Margaret Sanger, Founder of Planned Parenthood (Her Own Words)

As the GOP House members scored a victory last week defunding Planned Parenthood, let's look at Margaret Sanger, the founder of Planned Parenthood. These are her words with some analysis:

"The most merciful thing that a large family does to one of its infant members is to kill it."
Margaret Sanger, Women and the New Race
(Eugenics Publ. Co., 1920, 1923)


Sanger believed that, for the purpose of racial "purification," couples should be rewarded who chose sterilization. Birth Control in America, The Career of Margaret Sanger, by David Kennedy, p. 117, quoting a 1923 Sanger speech.

Couples should be required to submit applications to have a child, she wrote in her "Plan for Peace." Birth Control Review, April 1932

On Eugenics

The purpose in promoting birth control was "to create a race of thoroughbreds," she wrote in the Birth Control Review, Nov. 1921 (p. 2)

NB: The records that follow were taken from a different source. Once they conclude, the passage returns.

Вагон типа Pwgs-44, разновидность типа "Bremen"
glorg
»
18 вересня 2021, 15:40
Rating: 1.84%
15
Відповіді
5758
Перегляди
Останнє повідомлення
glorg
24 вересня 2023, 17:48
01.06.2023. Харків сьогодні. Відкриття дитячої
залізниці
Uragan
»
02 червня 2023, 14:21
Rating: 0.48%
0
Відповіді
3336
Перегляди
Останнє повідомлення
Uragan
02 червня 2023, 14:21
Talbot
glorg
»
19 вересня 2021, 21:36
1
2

Hitler had a similar belief system

"More children from the fit, less from the unfit -- that is the chief aim of birth control." Birth Control Review, May 1919, p. 12

On the extermination of the black population

"We do not want word to go out that we want to exterminate the Negro population," she said, "if it ever occurs to any of their more rebellious members." Woman's Body, Woman's Right: A Social History of Birth Control in America, by Linda Gordon

In conversation with Clarence J. Gamble: "Colored people are like human weeds and are to be exterminated. We should hire three or four colored ministers, preferably with social-service backgrounds, and with engaging personalities. The most successful educational approach to the Negro is through a religious appeal. We don't want the word to go out that we want to exterminate the Negro population and the minister is the man who can straighten out that idea if it ever occurs to any of their more rebellious members."